Sunday, June 17, 2012

Commune


This bed is my resting place for the next months in a 1925 Victorian-style house in upstate New York. I wear the floppy flower hat when we work on the organic biodynamic CSA farm and in the community gardens.

Living in intentional interfaith community, and sharing a 2.5 bathroom house with 18 other bodies, is quite a joyful task and learning experience. The biggest challenge for me as far as dialogue with Muslims, Jews, and Christians of other stripes and scales goes, is in reconciling our similarities, not in living with our differences. I am confronted again and again about how much my "faith" is merely about feeling good about being good, and feeling bad about being bad, and how much I still practice vague spirituality, legalistic morality, general psychology, and wider mysticism, rather than hope in Christ alone.

Everything else is common ground: religious goodness. And I must say, most of my new friends do it better, dress and pray and eat and hope and work and sing, with more piety and skill and religiosity than I. There must be more. Kun said, these are realizations you can't make unless you interact a lot with people of other faith, and that every religion has good principles to live by, and that it is good for me to be put into that context.

Put into that context? How is it that we are not already in this context all the time? We have managed to withdraw, somehow, from this pluralistic world. I suspect that as Christians, we should encounter this conflict far more often than we actually do, and that it would drive us to Jesus Christ each time confessing "I need Thee every hour!" As it is, our cloisters blind us to how un-distinct and ironically un-set-apart we are, how much we are not in the world.
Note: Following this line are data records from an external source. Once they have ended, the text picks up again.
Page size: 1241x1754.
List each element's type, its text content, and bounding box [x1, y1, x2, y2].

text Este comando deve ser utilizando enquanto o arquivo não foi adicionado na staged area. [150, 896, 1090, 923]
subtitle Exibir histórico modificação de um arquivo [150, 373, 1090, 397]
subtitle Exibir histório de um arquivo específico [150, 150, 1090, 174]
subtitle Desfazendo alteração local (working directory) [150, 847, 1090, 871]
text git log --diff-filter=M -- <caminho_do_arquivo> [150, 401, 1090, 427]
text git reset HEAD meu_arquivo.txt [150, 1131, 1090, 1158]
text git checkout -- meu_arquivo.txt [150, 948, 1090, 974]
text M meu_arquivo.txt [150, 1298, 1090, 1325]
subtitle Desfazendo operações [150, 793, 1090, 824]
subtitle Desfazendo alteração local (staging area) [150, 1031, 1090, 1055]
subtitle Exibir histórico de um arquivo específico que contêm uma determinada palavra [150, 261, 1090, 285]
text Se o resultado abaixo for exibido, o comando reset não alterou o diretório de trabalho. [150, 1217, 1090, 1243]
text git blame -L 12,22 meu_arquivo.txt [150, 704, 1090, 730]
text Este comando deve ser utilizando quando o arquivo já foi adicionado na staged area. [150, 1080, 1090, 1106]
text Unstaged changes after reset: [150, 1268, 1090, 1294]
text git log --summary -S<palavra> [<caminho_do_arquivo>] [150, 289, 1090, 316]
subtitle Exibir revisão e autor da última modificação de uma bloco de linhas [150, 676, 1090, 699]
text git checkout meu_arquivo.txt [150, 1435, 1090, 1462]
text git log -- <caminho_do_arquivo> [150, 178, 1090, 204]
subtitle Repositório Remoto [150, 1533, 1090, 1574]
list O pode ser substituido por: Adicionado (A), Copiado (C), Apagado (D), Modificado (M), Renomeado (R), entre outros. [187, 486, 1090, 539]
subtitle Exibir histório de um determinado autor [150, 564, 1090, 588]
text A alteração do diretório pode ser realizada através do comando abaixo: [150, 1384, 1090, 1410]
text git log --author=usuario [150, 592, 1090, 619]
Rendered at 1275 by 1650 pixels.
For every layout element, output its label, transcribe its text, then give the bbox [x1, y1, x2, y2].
Father, save Your church from mere moralistic therapeutic deism, give us Jesus, fill our discernment with You, and send us out in Jesus' sweet saving name.

1 comment:

  1. that's such an exciting learning experience esther!

    such an important question of "what separates your Jesus from all the other gods and faiths of the world" and you have such an amazing hands on way to learn that.

    I'm almost jealous! will be praying for ya. can't wait to hear all you learn.